Smart Jaw Chunks

The progressive development of machine tools and cutting materials leads to rising demands upon the gripping devices through continuous increase of cutting power and speed. In turning operation the gripping device must be able to transmit the drive power on the workpiece. To ensure a safe gripping of the workpiece at high spindle speeds it is necessary to determine the required initial gripping force depending on the cutting force and centrifugal force. Because of the insufficient models the existing approaches to determine the required gripping force lead to unreliable and very different initial gripping forces. Thereby the potential of modern gripping systems is not sufficiently used.

The main objective of this project consists in studying and developing a AI (Artificial Intelligence) based system for gripping force modeling in modern jaw chunks. The followed approach is a black-box one and in particular Neural Networks are used as modeling structures. According to such an approach the gripping force is suitably sensored and measured in different operating conditions, together with certain quantities which typically influence the gripping force value itself  (the chuck type, the gripping jaws, the workpiece geometry and the model, the angular velocity of the turning-lathe, the pressure of the hydraulic pump). Once all data are acquired, the parametric modeling system is trained through an offline procedure, so yielding a "true" gripping force value  in correspondence of certain inputs, which can be therefore used for control purposes or just real-time monitoring.

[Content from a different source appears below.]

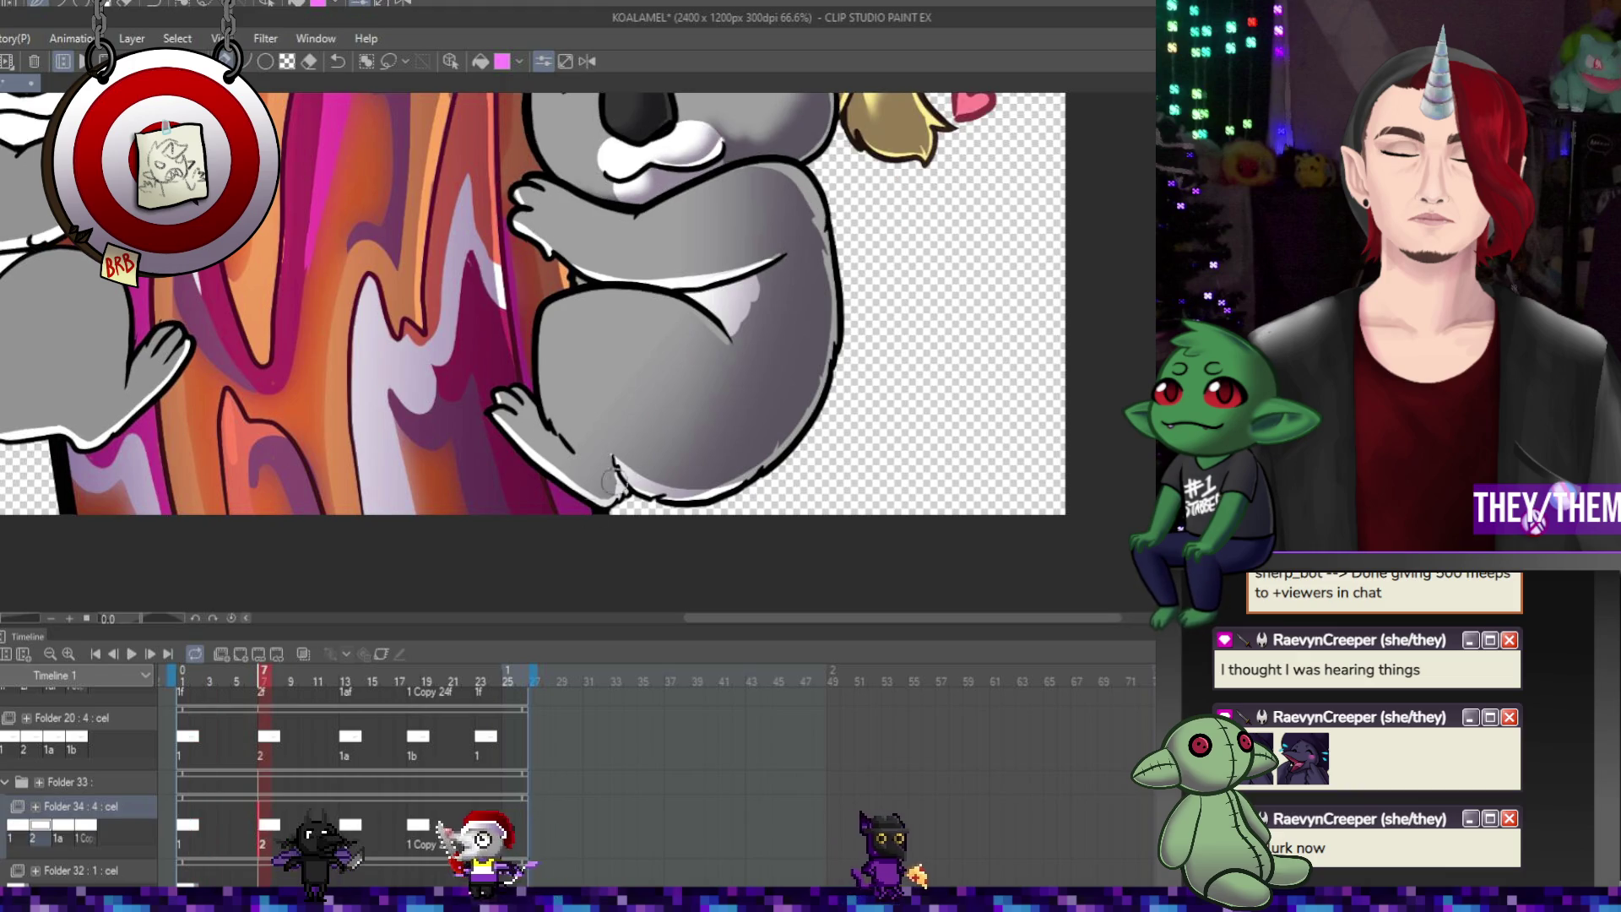
{"action": "left_click", "coordinate": [345, 821]}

The data acquisition phase required the involvment of suitable sensors, both at output level (gripping force) and input ones (pressure and angular velocity of the turning-lathe) and therefore of conditioning signal processing board in order to make all available signals syncronized and compliant to the acquisition SW running on a PC. The modeling phase, as said above, has been performed offline by means of a third-party SW. Once trained, the modelling system has been also implemented and used in real-time so providing a gripping force monitoring service: the accomplished prototype is a PC-based one with inputs obtained with the same setup used for the acquisition phase.